In the final put-together, the neck bolts were a loose fit, and the O.S. bolts were too long. I got screws the diameter of the O.S. screws but the length of the F.A. screws, and drilled the holes out slightly. When I was sure they'd work, I put some Plastic Wood filler into the holes in the body, as a substitute for using threaded inserts. I used the screw plate from the O.S. because it came with a plastic back piece that helps spread out the tension and being slightly resilient, acts a little like a locking washer, keeping the screws tight. To camoflauge the toggle and slide switches and to cover the inevitable garage rash nicks from doing intensive guitar surgery, I applied some gloss black nail polish as needed. Since due to some nasty accidents and reconstructive sugery, I can't hold a pick for even one song, and I play almost entirely with my thumb (tip, side, nail as needed). I considered using the black polish on my thumb nail, but decided that was a bit much. I got silver for it, and also for painting on screws and such. Nail polish is a plastic lacquer that works very well in preventing loosening of parts. All you other Tele players out there who are tired of tightening your loose cord jack and mounting plate should pay particular attention. And, clear works just as well -- no need to try to match colors. Unless you're just really into that. I'm certainly not. Any old silver works for my thumb nail.

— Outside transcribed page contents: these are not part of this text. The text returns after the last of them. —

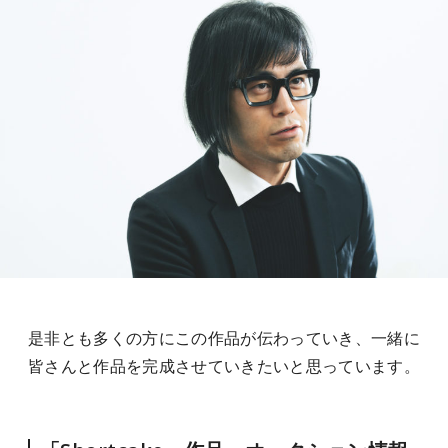
是非とも多くの方にこの作品が伝わっていき、一緒に
皆さんと作品を完成させていきたいと思っています。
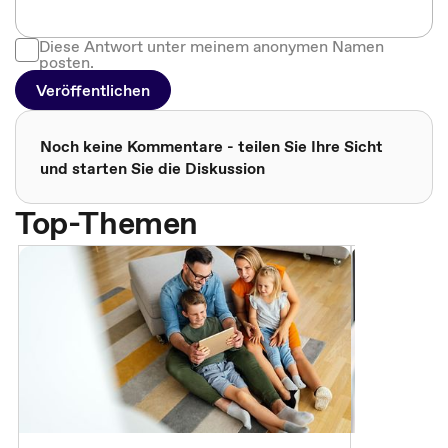
Diese Antwort unter meinem anonymen Namen
posten.
Veröffentlichen
Noch keine Kommentare - teilen Sie Ihre Sicht
und starten Sie die Diskussion
Top-Themen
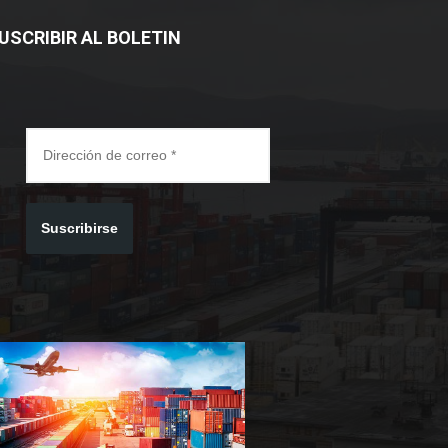
USCRIBIR AL BOLETIN
Suscribirse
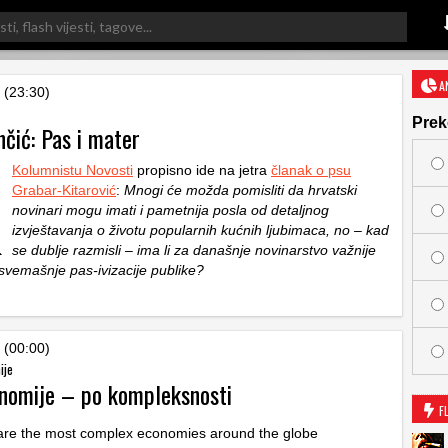
A
 (23:30)
Prek
nčić: Pas i mater
Kolumnistu Novosti
propisno ide na jetra
članak o psu
Grabar-Kitarović
:
Mnogi će možda pomisliti da hrvatski
novinari mogu imati i pametnija posla od detaljnog
izvještavanja o životu popularnih kućnih ljubimaca, no – kad
se dublje razmisli – ima li za današnje novinarstvo važnije
vemašnje pas-ivizacije publike?
 (00:00)
ije
nomije – po kompleksnosti
F
are the most complex economies around the globe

For the moment the original pick guard (cut to fit the neck pickup) is in place. As soon as the very thick poly coating dries, I'm going to cut one out of a sheet of twill weave carbon composite cloth laminated to 1/32" aircraft birch plywood (more rocket junk), and will also cut a cover for the backside opening to the tremlo workings and string seating, solder a couple wires to the ground connection on the tremlo frame that the pickups are already wired to, and run them to one of the screws on the carbon pick guard and back plate. Glad you asked -- because not only is carbon composite stronger than steel, and coated with poly nearly scratch proof, and not only is it one awesomely cool looking pick guard with its flowing weave and 3-D depth effect, but it's conductive. Carbon fiber cloth is essentially thousands of tiny antennae woven together into a tight mesh. Properly grounded it is a nearly impervious EM shield. Now that the F-117 stealth fighter is retired, it can be told. It's simple to make but not cheap; if you're interested in instructions and sources, email me. Sorry the picture is lousy, I'm working the bugs out of a Linux camera driver at the moment and can't get decent resolution yet. When the new pick guard is on, I'll come up with something better.

So it's 49% Washburn/Oscar Schmidt, and 49% First Act, and 1% Radio Shack and 1% aerospace leftovers. What the bleep is a "Sanford"? Simply, it's a Fred Sanford, as in "Sanford and Son", wherein Redd Foxx played the owner of a junkyard. For you on the old side of The Pond, we took "Steptoe and Son", made them black, and placed them in Los Angeles. The junkyard motif holds, and thus the reference.

Guitar, $10. Electronics and tuners, free for doing the neck swap. $4 for epoxy paint, $1 for neck bolts, $3 for a switch. Add a set of D'Addario ProSteel .008's, and the decibel level just improved here for $25.